As it turns out, Loy is not a stoic, upstanding British woman as I expected. She’s a bit of a tramp, frequently stepping out on her odious husband–played by Nigel Bruce, whose death scene is played for laughs. It makes Loy a little bit less than likable (elevating the initially annoying Joyce to that position) and quite tragic once she discovers selflessness–again, Maugham-lite.

Additionally, there are great special effects, harmless direction from Brown and some fine supporting performances–Maria Ouspenskaya in particular.
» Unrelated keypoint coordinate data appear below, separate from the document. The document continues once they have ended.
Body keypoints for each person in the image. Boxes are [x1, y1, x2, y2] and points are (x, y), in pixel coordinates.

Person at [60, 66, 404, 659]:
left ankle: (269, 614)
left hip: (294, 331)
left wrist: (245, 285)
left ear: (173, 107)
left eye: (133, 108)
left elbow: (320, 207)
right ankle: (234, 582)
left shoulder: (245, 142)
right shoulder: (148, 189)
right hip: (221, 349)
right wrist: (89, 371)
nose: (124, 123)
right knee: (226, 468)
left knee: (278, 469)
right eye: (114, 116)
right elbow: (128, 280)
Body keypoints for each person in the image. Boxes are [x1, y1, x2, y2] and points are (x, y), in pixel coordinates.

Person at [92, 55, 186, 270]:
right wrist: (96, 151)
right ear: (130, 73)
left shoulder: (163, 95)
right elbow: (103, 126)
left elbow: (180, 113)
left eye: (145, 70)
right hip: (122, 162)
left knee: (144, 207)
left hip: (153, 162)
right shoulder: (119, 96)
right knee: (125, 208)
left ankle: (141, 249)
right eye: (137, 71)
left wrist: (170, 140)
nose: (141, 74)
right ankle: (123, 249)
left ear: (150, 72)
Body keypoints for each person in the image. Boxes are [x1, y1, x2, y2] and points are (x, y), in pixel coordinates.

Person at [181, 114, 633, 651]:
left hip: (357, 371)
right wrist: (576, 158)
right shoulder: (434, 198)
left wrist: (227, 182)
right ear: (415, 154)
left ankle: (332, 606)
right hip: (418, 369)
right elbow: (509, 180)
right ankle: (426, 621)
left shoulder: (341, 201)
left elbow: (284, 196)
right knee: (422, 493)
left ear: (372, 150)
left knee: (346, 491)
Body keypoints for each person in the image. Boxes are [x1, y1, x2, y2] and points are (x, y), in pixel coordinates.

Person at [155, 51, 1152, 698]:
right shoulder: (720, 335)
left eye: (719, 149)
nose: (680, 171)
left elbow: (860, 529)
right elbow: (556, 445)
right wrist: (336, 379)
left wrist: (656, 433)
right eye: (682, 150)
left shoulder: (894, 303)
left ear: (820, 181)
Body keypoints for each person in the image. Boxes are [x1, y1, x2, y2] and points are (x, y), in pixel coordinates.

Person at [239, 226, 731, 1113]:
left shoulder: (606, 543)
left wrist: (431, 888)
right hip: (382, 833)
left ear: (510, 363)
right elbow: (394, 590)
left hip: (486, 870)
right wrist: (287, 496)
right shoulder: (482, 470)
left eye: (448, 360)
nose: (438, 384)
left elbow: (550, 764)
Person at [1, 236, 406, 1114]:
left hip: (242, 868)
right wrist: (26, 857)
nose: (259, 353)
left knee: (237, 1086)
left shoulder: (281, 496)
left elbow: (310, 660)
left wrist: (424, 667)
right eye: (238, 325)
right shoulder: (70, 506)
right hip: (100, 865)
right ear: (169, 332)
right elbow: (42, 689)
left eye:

The Rains Came has some excellent moments; they overshadow the mediocre ones.

CREDITS

Directed by Clarence Brown; screenplay by Philip Dunne and Julien Josephson, based on the novel by Louis Bromfield; director of photography, Arthur C. Miller; edited by Barbara McLean; music by Alfred Newman; produced by Darryl F. Zanuck; released by 20th Century Fox.

Starring Myrna Loy (Lady Edwina Esketh), Tyrone Power (Maj. Rama Safti), George Brent (Tom Ransome), Brenda Joyce (Fern Simon), Nigel Bruce (Lord Albert Esketh), Maria Ouspenskaya (Maharani), Joseph Schildkraut (Mr. Bannerjee), Mary Nash (Miss MacDaid), Jane Darwell (Mrs. Smiley), Marjorie Rambeau (Mrs. Simon), Henry Travers (Rev. Homer Smiley), H.B. Warner (Maharajah), Laura Hope Crews (Lily Hoggett-Egburry), William Royle (Raschid Ali Khan), C. Montague Shaw (Gen. Keith), Harry Hayden (Rev. Elmer Simon), Herbert Evans (Bates), Abner Biberman (John, the Baptist), Mara Alexander (Mrs. Bannerjee) and William Edmunds (Mr. Das).